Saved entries

=== Section Start ===

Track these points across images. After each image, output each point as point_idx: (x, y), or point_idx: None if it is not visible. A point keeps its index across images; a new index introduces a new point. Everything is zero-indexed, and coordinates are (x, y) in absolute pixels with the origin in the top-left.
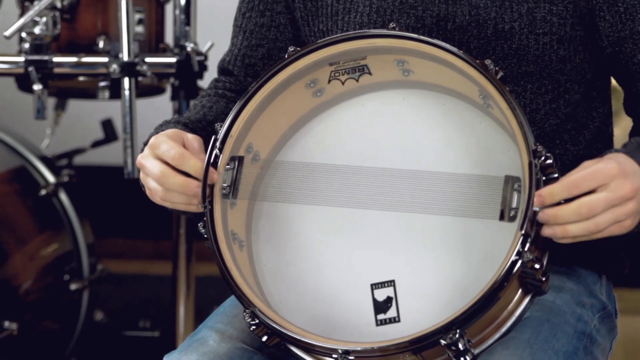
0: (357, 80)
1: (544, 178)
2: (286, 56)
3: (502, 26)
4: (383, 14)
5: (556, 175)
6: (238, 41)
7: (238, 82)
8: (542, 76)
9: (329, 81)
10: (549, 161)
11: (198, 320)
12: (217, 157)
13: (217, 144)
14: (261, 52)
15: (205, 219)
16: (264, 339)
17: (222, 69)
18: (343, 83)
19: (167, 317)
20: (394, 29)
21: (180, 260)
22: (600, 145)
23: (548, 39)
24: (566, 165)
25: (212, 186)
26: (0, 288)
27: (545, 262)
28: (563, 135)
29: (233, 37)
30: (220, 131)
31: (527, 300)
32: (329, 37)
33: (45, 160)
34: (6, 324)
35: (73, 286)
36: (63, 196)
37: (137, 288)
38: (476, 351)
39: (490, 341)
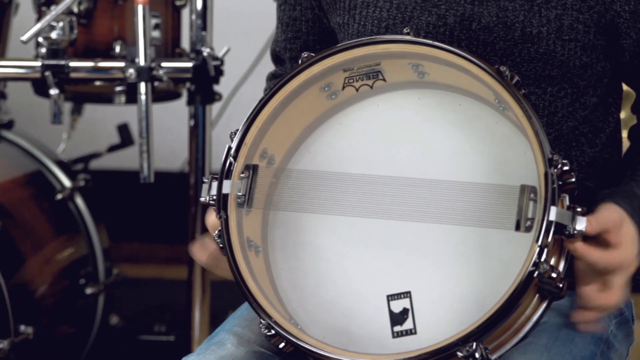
0: (372, 87)
1: (559, 183)
2: (300, 62)
3: (530, 30)
4: (404, 10)
5: (573, 179)
6: (279, 32)
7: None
8: (563, 80)
9: (343, 88)
10: (565, 168)
11: (213, 325)
12: (231, 164)
13: (232, 152)
14: (299, 44)
15: (220, 228)
16: (281, 345)
17: (276, 58)
18: (357, 90)
19: (182, 322)
20: (407, 34)
21: (196, 265)
22: (612, 149)
23: (573, 45)
24: (582, 167)
25: (227, 195)
26: (17, 292)
27: (562, 268)
28: (580, 138)
29: (277, 25)
30: (234, 139)
31: (544, 305)
32: (342, 43)
33: (61, 164)
34: (22, 328)
35: (89, 290)
36: (79, 200)
37: (153, 292)
38: (493, 356)
39: (507, 346)
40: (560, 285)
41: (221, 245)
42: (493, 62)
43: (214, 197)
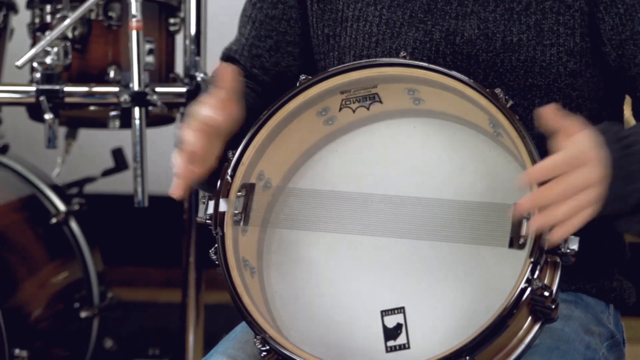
0: (368, 109)
1: None
2: (297, 84)
3: (510, 38)
4: (392, 25)
5: None
6: (246, 31)
7: (245, 70)
8: (552, 90)
9: (340, 109)
10: None
11: (207, 348)
12: (228, 183)
13: (229, 170)
14: (269, 44)
15: (216, 245)
16: None
17: (228, 57)
18: (354, 111)
19: (176, 345)
20: (404, 57)
21: (190, 288)
22: None
23: (555, 50)
24: None
25: (223, 213)
26: (11, 316)
27: (554, 290)
28: None
29: (241, 26)
30: (232, 158)
31: (536, 327)
32: (340, 66)
33: (56, 188)
34: (17, 351)
35: (83, 314)
36: (73, 224)
37: (147, 316)
38: None
39: None
40: (552, 307)
41: (217, 262)
42: (477, 74)
43: (210, 215)
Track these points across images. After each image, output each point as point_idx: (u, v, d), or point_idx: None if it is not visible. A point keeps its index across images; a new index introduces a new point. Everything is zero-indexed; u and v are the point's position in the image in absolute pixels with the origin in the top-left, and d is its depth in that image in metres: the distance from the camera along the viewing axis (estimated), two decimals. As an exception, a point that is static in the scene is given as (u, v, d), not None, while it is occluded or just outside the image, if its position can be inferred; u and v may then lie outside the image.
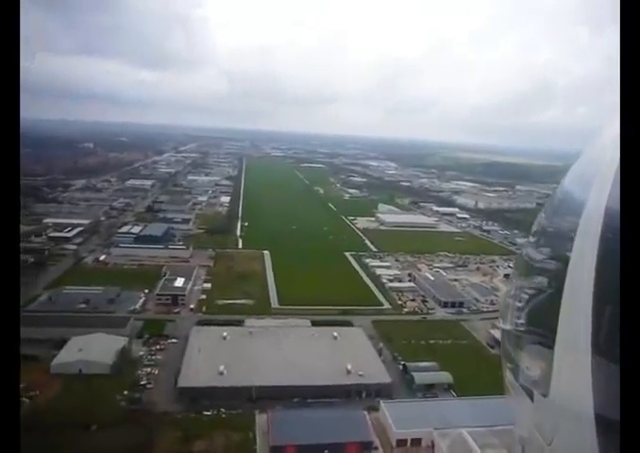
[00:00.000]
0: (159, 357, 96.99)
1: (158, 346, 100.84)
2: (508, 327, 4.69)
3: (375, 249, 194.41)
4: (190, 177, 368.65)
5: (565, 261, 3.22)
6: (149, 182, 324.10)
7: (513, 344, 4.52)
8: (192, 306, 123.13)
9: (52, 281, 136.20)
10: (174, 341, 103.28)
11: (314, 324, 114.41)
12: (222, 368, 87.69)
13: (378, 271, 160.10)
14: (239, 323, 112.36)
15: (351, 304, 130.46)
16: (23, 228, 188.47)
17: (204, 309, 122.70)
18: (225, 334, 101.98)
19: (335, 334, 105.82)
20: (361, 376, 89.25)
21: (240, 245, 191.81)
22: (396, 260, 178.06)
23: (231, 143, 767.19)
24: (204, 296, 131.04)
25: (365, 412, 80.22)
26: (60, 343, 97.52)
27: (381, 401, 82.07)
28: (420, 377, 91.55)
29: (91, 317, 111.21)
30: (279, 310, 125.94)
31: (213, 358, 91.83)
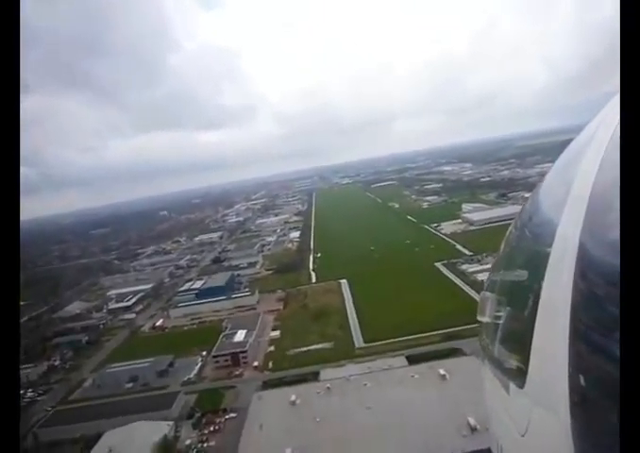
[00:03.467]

=== Section End ===

## [WHAT YOU HAVE TO DO]
Once the pictures are set aside, restate the remaining data above exactly.

## [COMPLETED EXERCISE]
Track these points across images. After each image, output each point as point_idx: (x, y), or point_idx: None if it is not visible. A point keeps its index across images; a new index introduces a new point. Everything is zero-indexed, and coordinates are (x, y) in absolute pixels with the origin in the top-left.
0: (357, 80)
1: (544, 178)
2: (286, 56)
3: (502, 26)
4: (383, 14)
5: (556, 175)
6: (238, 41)
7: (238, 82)
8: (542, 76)
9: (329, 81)
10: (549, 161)
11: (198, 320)
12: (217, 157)
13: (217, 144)
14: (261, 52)
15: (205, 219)
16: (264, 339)
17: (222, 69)
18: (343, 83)
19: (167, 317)
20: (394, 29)
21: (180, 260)
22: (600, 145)
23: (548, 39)
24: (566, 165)
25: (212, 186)
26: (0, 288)
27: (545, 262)
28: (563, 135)
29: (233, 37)
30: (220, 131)
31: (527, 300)
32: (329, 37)
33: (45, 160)
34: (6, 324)
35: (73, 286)
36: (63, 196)
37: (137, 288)
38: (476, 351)
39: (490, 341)
0: (372, 87)
1: (559, 183)
2: (300, 62)
3: (530, 30)
4: (404, 10)
5: (573, 179)
6: (279, 32)
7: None
8: (563, 80)
9: (343, 88)
10: (565, 168)
11: (213, 325)
12: (231, 164)
13: (232, 152)
14: (299, 44)
15: (220, 228)
16: (281, 345)
17: (276, 58)
18: (357, 90)
19: (182, 322)
20: (407, 34)
21: (196, 265)
22: (612, 149)
23: (573, 45)
24: (582, 167)
25: (227, 195)
26: (17, 292)
27: (562, 268)
28: (580, 138)
29: (277, 25)
30: (234, 139)
31: (544, 305)
32: (342, 43)
33: (61, 164)
34: (22, 328)
35: (89, 290)
36: (79, 200)
37: (153, 292)
38: (493, 356)
39: (507, 346)
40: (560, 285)
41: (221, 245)
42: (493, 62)
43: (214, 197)
0: (368, 109)
1: None
2: (297, 84)
3: (510, 38)
4: (392, 25)
5: None
6: (246, 31)
7: (245, 70)
8: (552, 90)
9: (340, 109)
10: None
11: (207, 348)
12: (228, 183)
13: (229, 170)
14: (269, 44)
15: (216, 245)
16: None
17: (228, 57)
18: (354, 111)
19: (176, 345)
20: (404, 57)
21: (190, 288)
22: None
23: (555, 50)
24: None
25: (223, 213)
26: (11, 316)
27: (554, 290)
28: None
29: (241, 26)
30: (232, 158)
31: (536, 327)
32: (340, 66)
33: (56, 188)
34: (17, 351)
35: (83, 314)
36: (73, 224)
37: (147, 316)
38: None
39: None
40: (552, 307)
41: (217, 262)
42: (477, 74)
43: (210, 215)
Track these points across images. After each image, output each point as point_idx: (u, v, d), or point_idx: None if it is not visible. A point keeps its index across images; a new index introduces a new point. Everything is zero-indexed; u and v are the point's position in the image in absolute pixels with the origin in the top-left, and d is its depth in that image in metres: the distance from the camera along the viewing axis (estimated), two decimals. As an exception, a point that is static in the scene is given as (u, v, d), not None, while it is occluded or just outside the image, if its position can be inferred; u and v may then lie outside the image.
[00:00.000]
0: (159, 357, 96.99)
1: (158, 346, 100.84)
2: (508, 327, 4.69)
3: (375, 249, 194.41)
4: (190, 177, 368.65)
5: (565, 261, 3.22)
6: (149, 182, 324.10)
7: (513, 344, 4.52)
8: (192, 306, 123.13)
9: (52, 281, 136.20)
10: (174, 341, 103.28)
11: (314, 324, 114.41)
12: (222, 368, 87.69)
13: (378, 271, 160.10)
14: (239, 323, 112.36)
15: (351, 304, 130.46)
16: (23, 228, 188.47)
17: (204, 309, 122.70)
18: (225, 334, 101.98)
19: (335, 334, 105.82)
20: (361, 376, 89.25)
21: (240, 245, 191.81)
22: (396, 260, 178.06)
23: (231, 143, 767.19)
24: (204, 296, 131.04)
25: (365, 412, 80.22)
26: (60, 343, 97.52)
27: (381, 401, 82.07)
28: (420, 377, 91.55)
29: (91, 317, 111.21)
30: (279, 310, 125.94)
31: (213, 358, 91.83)
[00:03.467]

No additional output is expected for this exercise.